Elwood lunged at me and knocked the reports to the ground. That flipped the switch. The sum and substance of my long labors, my carefully written book reviews, lay strewn on the sidewalk. Those assignments had unleashed a wellspring of respect for the written word and a love of good writing. In a millisecond of teenage hyperbole, I reasoned that if you attacked me you attacked those authors. I hurled myself forward, knocked Elwood down, and got my hands around his neck. All my anger and adrenaline poured out. After an instant, Stanley and Louie pulled me off my tormentor but did nothing to intervene for their friend. I warned all three to leave me alone, gathered my book reports, and strode off to school. They followed a few yards back but without taunts or threats. They never bothered me again. And as I recall, I received an A-minus for my literary efforts.

Soon my family moved, and during English class on my first day in West Orange High (much more diverse than Weequahic), the guy sitting behind me started rapping the back of my neck and making comments.
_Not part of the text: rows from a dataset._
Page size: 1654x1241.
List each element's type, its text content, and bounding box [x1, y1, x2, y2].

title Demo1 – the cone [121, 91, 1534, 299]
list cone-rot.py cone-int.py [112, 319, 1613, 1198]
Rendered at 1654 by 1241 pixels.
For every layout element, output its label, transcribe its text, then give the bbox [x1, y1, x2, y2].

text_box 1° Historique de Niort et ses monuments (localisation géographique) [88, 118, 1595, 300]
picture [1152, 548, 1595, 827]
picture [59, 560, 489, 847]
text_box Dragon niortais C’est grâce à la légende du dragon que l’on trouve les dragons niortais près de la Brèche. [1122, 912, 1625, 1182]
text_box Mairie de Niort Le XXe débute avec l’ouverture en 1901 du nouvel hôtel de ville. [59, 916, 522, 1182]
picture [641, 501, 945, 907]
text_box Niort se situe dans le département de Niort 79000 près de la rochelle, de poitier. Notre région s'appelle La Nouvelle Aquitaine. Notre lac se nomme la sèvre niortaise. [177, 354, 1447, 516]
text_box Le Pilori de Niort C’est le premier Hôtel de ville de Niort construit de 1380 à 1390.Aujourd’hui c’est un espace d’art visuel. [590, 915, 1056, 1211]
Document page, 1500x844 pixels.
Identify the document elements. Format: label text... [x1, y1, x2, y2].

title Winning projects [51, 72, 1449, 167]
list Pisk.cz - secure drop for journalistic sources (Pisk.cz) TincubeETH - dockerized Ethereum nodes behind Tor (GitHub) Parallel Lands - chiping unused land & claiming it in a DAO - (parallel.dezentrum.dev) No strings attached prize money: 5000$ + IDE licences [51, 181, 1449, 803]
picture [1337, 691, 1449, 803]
I didn’t wish to repeat the humiliation and tribulations of the previous semester and suggested that we meet after school to settle the initiation rite. He immediately backed off and I enjoyed productive junior and senior years filled with new friends, activities, and stable academics. Again, English class and the teacher proved pivotal. My instructor, Bill Campbell, worked part-time at the chain of weeklies and arranged an after-school job for me as a sports stringer. I loved the newsroom’s shopworn atmosphere and its slightly seedy characters, especially when they invited me to tag along. The smell of pastepots, foolscap, and molten lead appealed to my olfactory senses, and the payoff came at the end of every month when I would measure my stories and receive 10 cents an inch.

Then it was off to college where I majored in journalism and embarked on a newspaper career (two years at the Record, two years at the Newark News, and 37 years at the Star-Ledger). So, retrospectively, thank you, Elwood, for scaring me into a heightened appreciation of literature and writing. I know that today our situation might have been handled in a completely different manner, with intercession by school authorities and counseling experts and the involvement of parents. Value-based curriculums, unknown in my time, are now taught intensively to combat bullying and bias.

Some final questions, Elwood. Have you changed? How did you feel during Dr. King’s “I Have a Dream” speech? Could you bring yourself to vote for Barack Obama? Did you think there were “good people” on both sides in Charlottesville? Did the spate of recent synagogue attacks disturb you? Did you wince every time “those Jews” fought back against the Mideast bullies in their midst?

And one final observation: I make it a point always to be reading at least one book. And, in part, I have your bullying to thank for it.

Jonathan E. Lazarus of West Orange is a retired editor of the Star-Ledger and a proofreader at the Jewish Standard.